What if you get caught outside the Shabbat boundary on Friday afternoon?
פעם אחת לא נכנסו לנמל עד שחשיכה אמרו לו לרבן גמליאל מה אנו לירד אמר להן מותר אתם שכבר הייתי מסתכל והיינו בתוך התחום עד שלא חשיכה:
It happened once that [a group of Jews traveling by boat on Friday afternoon] did not reach port before dark. They asked Rabban Gamliel, “May we disembark?” He told them, “You may, for I have already calculated and seen that we were within the boundary before it grew dark.”

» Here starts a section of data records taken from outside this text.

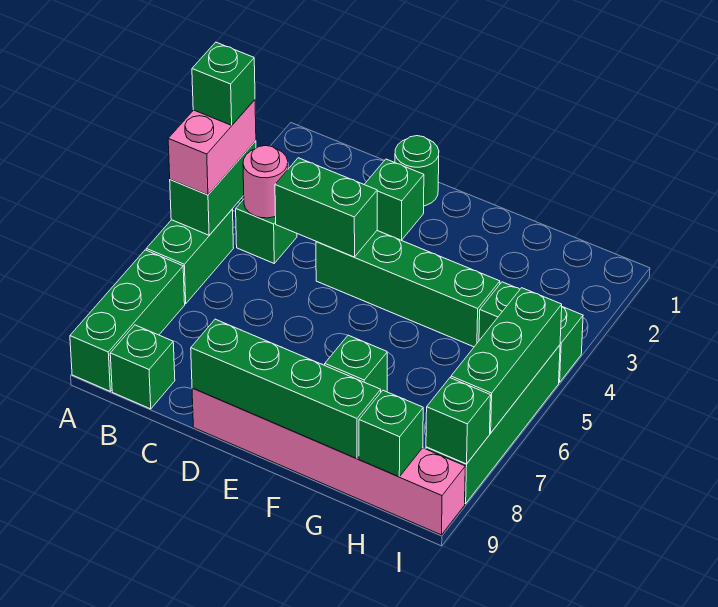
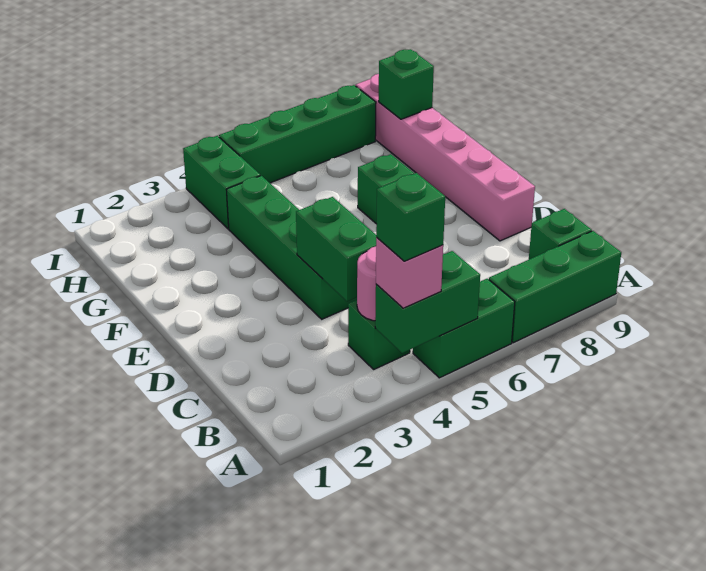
pink 1x2 brick [168,100,256,195] -> pink 1x1 brick [376,238,443,308]
green 1x1 round brick [395,136,439,206] -> none
green 1x1 brick [364,159,424,240] -> none
green 1x4 brick [191,319,381,458] -> none
green 1x3 brick [451,288,562,433] -> none
green 1x1 brick [426,378,491,464] -> none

Rabbinic law permitted a Jew to walk up to two thousand cubits from the city on Shabbat. This distance could be extended by placing a meal at the limit before Shabbat, thereby extending one’s domain another two thousand cubits. However, if one wound up outside the Shabbat limits, he or she was supposed to stay put, moving no more than four cubits (about seven feet) until the end of Shabbat. Our Mishnah tells a story in which the travelers arrive in port after Shabbat begins. Are they considered within the city, and therefore permitted to disembark and move around, or must they stay put on the boat until Saturday night? Rabban Gamliel, who employed some sort of mechanical device for calculating distances (as recounted in the Talmud), gave a lenient answer—they had entered the two-thousand-cubit limit of the port before Shabbat began and could therefore disembark.
- What do you suppose is the purpose of the two-thousand-cubit restriction on Shabbat movement?
- Do the loopholes of Eruvin undermine this purpose, or do they allow greater freedom and enjoyment on Shabbat?
- In our day, do mechanical adaptations, such as using timers, undermine Shabbat or reinforce its legal significance and enjoyment?
- What does this story tell us about the relationship between Rabban Gamliel and his fellow voyagers? Do you think Rabban Gamliel made his decision based on his objective calculations, or was he motivated to find an avenue of exemption for his traveling companions?